▶ _TASK BRIEF_:
Using the entries below, say how many of the lines carry "changes". Write the number alone.

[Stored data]

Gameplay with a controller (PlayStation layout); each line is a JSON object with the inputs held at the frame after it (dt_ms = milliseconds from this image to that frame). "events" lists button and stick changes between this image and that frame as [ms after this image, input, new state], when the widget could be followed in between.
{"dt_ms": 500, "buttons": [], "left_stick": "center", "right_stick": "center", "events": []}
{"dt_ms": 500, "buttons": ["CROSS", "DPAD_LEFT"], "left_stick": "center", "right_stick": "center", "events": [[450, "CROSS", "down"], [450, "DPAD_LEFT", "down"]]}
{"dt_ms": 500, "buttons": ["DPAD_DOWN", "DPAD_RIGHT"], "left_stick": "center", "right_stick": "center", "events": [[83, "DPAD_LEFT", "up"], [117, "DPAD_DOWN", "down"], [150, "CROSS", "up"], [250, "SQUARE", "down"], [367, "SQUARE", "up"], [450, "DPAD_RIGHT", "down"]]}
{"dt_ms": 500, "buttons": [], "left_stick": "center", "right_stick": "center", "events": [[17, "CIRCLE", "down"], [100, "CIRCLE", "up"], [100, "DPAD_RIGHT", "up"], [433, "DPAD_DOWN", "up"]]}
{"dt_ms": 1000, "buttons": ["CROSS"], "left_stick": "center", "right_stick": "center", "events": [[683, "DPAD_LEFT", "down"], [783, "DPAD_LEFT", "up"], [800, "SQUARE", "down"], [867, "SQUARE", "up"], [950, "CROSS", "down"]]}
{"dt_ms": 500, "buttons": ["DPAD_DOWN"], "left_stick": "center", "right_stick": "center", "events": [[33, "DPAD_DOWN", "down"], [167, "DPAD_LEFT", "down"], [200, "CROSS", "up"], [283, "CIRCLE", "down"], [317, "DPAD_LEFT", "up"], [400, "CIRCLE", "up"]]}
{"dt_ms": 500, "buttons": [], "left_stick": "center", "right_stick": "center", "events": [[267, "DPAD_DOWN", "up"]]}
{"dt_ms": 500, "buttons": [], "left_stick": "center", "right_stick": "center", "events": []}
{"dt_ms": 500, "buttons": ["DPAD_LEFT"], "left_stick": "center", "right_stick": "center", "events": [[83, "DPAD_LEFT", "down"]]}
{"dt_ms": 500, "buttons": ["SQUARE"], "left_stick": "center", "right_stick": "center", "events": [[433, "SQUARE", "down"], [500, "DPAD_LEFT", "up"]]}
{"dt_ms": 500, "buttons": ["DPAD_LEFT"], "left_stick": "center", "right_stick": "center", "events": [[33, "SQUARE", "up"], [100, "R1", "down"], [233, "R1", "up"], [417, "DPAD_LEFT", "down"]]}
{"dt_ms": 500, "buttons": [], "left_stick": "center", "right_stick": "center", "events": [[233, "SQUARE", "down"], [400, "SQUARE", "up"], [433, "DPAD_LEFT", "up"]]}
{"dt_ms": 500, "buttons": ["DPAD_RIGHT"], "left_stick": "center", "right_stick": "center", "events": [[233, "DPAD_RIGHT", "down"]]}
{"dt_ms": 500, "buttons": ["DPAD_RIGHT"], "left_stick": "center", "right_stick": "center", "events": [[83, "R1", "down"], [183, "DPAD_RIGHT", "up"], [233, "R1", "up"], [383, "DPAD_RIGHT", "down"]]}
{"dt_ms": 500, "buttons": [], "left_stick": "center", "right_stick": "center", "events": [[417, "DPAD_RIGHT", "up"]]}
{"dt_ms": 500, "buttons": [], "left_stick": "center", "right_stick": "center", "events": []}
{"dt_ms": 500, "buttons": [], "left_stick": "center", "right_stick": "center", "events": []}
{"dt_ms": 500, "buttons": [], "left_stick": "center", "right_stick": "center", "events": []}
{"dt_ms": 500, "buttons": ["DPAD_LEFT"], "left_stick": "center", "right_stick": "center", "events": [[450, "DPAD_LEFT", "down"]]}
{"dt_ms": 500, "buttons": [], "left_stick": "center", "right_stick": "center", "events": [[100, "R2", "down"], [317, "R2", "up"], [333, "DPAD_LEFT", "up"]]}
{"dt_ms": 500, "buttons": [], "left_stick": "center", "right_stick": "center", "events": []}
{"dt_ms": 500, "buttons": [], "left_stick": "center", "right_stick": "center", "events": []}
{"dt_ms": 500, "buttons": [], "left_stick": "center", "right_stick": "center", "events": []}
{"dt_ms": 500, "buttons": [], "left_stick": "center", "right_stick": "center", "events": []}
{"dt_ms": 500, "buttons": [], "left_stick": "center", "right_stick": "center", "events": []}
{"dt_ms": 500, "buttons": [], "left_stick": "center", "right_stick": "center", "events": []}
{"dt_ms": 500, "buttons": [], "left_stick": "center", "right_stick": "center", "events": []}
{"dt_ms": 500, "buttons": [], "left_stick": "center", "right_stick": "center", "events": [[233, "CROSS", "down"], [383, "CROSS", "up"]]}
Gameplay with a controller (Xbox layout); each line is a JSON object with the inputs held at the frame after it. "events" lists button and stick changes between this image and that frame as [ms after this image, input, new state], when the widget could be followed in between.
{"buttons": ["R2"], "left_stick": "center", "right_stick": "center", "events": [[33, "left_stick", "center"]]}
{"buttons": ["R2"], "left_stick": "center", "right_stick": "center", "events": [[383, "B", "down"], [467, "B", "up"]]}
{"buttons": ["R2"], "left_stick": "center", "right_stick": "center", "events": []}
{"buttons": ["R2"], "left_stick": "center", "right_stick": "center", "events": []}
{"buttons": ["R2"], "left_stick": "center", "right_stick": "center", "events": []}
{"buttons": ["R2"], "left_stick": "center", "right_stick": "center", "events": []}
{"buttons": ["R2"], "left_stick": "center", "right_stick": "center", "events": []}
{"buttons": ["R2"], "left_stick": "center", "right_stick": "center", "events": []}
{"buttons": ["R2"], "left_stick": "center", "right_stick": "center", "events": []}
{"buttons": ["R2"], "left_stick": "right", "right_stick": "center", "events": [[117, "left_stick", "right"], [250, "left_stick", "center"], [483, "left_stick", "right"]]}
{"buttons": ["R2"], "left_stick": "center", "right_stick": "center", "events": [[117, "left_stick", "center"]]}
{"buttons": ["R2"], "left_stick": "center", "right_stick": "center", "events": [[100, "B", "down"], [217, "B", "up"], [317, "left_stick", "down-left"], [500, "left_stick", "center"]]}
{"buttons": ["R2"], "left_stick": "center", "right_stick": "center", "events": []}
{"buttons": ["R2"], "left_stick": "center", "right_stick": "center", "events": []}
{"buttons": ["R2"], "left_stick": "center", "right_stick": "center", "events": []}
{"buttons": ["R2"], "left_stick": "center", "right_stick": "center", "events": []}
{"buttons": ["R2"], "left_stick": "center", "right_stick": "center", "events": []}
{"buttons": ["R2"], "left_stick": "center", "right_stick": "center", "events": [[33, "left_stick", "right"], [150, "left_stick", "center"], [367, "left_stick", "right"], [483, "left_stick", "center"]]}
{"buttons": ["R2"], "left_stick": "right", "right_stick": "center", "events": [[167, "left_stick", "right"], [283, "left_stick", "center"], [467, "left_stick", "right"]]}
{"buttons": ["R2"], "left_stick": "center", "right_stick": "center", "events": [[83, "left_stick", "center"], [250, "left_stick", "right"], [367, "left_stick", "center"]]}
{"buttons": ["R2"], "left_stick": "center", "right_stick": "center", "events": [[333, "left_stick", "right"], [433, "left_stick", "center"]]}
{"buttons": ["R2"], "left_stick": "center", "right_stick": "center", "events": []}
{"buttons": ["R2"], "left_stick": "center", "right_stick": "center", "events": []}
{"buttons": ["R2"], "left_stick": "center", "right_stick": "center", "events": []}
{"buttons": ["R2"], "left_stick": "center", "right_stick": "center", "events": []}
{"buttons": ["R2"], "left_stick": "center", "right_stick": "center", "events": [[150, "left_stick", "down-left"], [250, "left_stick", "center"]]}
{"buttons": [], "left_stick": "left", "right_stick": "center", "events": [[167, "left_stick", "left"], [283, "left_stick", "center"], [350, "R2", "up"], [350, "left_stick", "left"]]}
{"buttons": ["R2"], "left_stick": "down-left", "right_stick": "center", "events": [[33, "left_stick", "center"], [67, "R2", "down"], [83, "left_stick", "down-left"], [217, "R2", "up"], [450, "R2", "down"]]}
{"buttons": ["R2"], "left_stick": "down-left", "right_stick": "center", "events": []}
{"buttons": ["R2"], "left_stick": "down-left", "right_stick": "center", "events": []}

▶ _RESPONSE AREA_:
2